■ **To do**
Swap "pie" for "pie chart" everywhere in the records below, keep everything else unchanged, and write the records out again without the pictures.

■ **Dataset records**
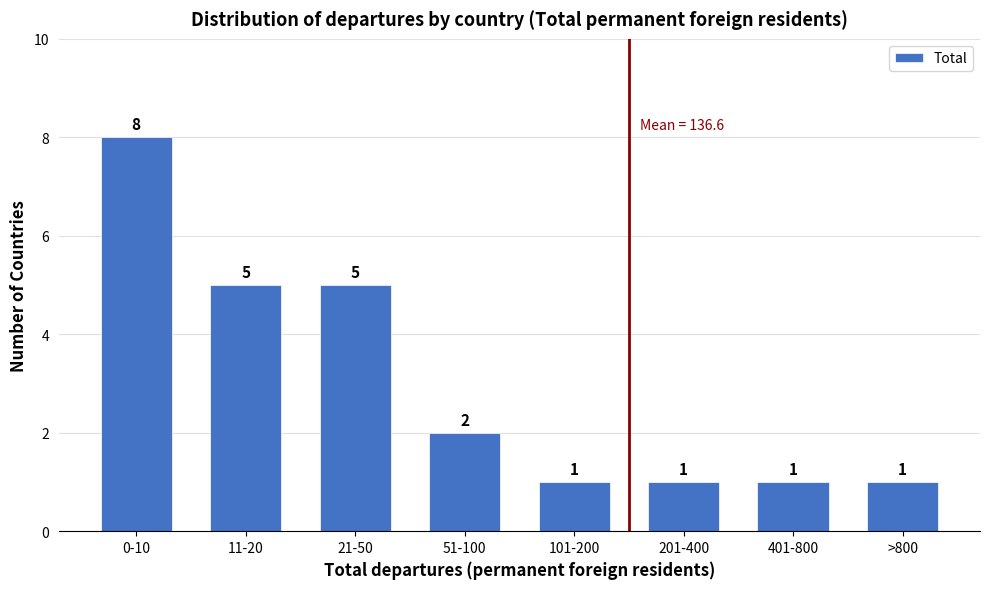

Reading left to right, extract all data points from this chart.

8	5	5	2	1	1	1	1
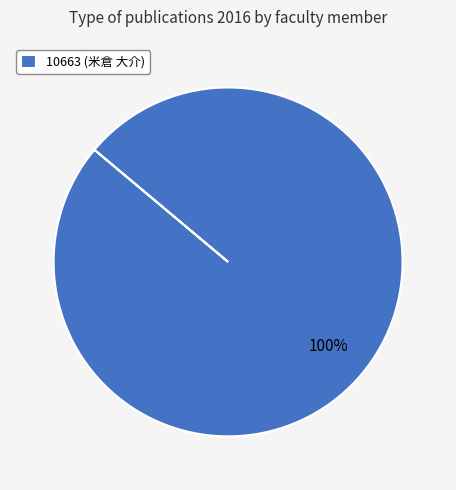

Is it true that 10663 (米倉 大介) is 89% of the pie?

False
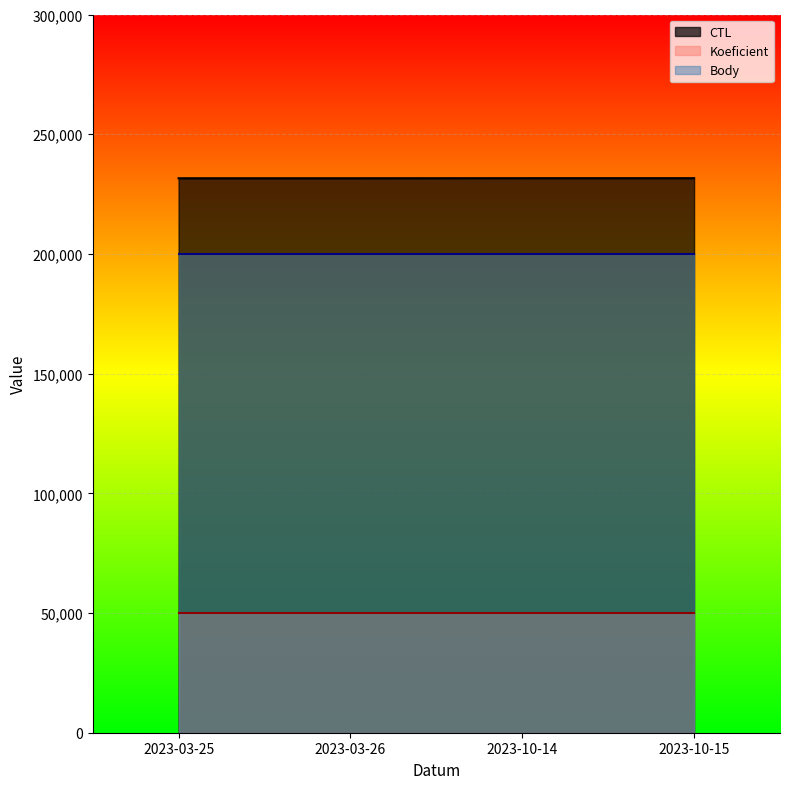

At which label does CTL reach its minimum?

2023-03-25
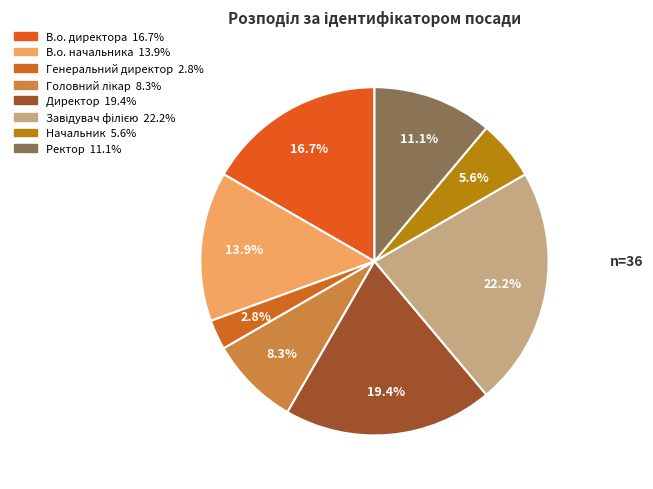

To the nearest percent, what percentage of the pie is Завідувач філією?

22%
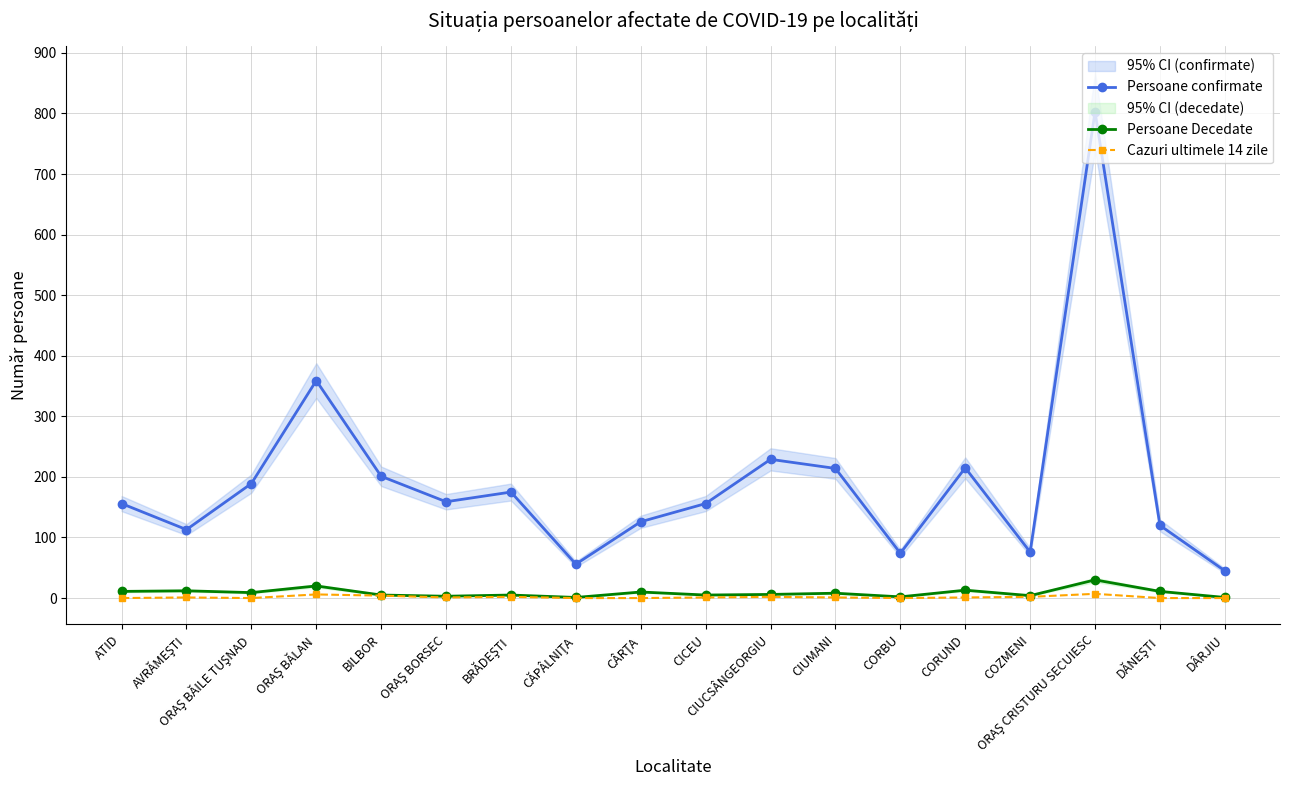

How many Cazuri ultimele 14 zile values are between 0 and 2?

15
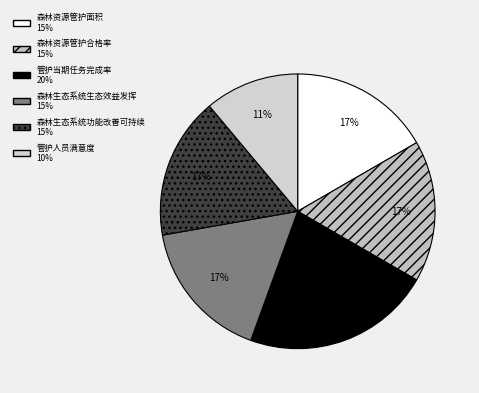

What is the total percentage of 森林生态系统生态效益发挥 and 森林资源管护合格率?

33.3%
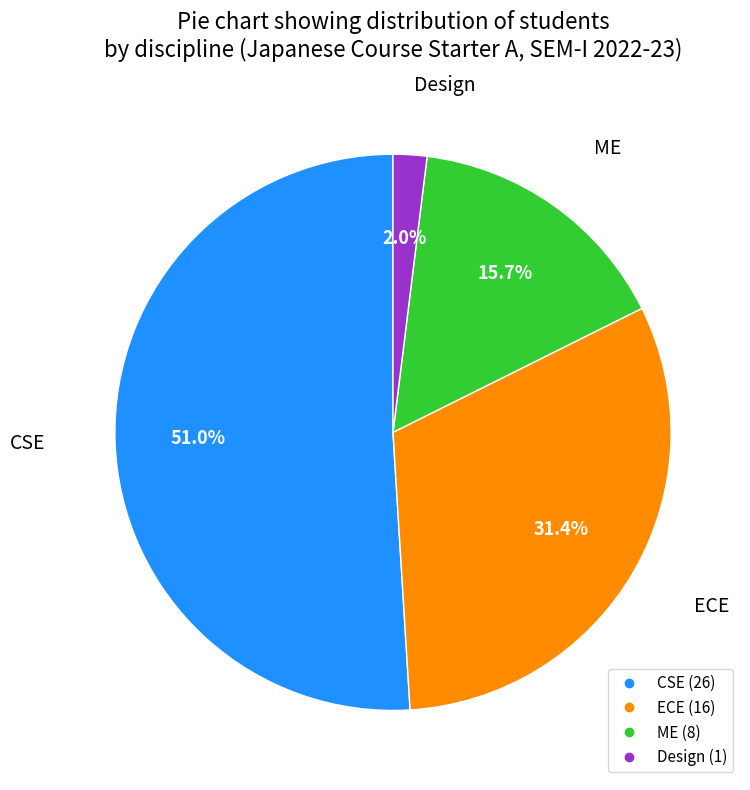

Count the number of slices in the pie.

4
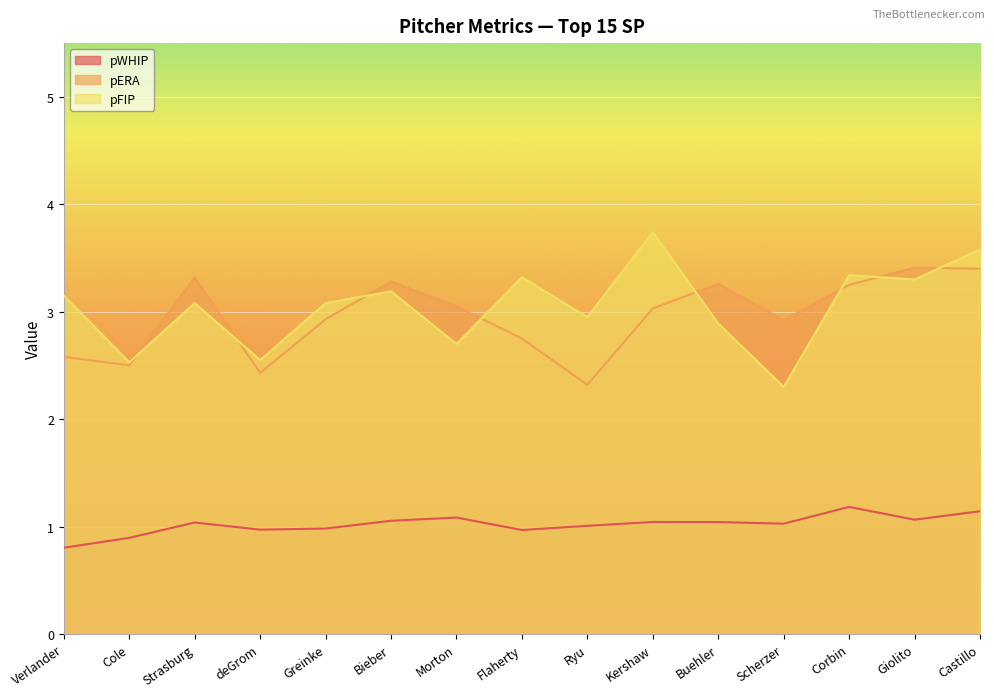

What is the difference between the pERA values at Castillo and Cole?

0.9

■ **Response to this exercise**
Reading left to right, extract all data points from this chart.

8	5	5	2	1	1	1	1

Is it true that 10663 (米倉 大介) is 89% of the pie chart?

False

At which label does CTL reach its minimum?

2023-03-25

To the nearest percent, what percentage of the pie chart is Завідувач філією?

22%

How many Cazuri ultimele 14 zile values are between 0 and 2?

15

What is the total percentage of 森林生态系统生态效益发挥 and 森林资源管护合格率?

33.3%

Count the number of slices in the pie chart.

4

What is the difference between the pERA values at Castillo and Cole?

0.9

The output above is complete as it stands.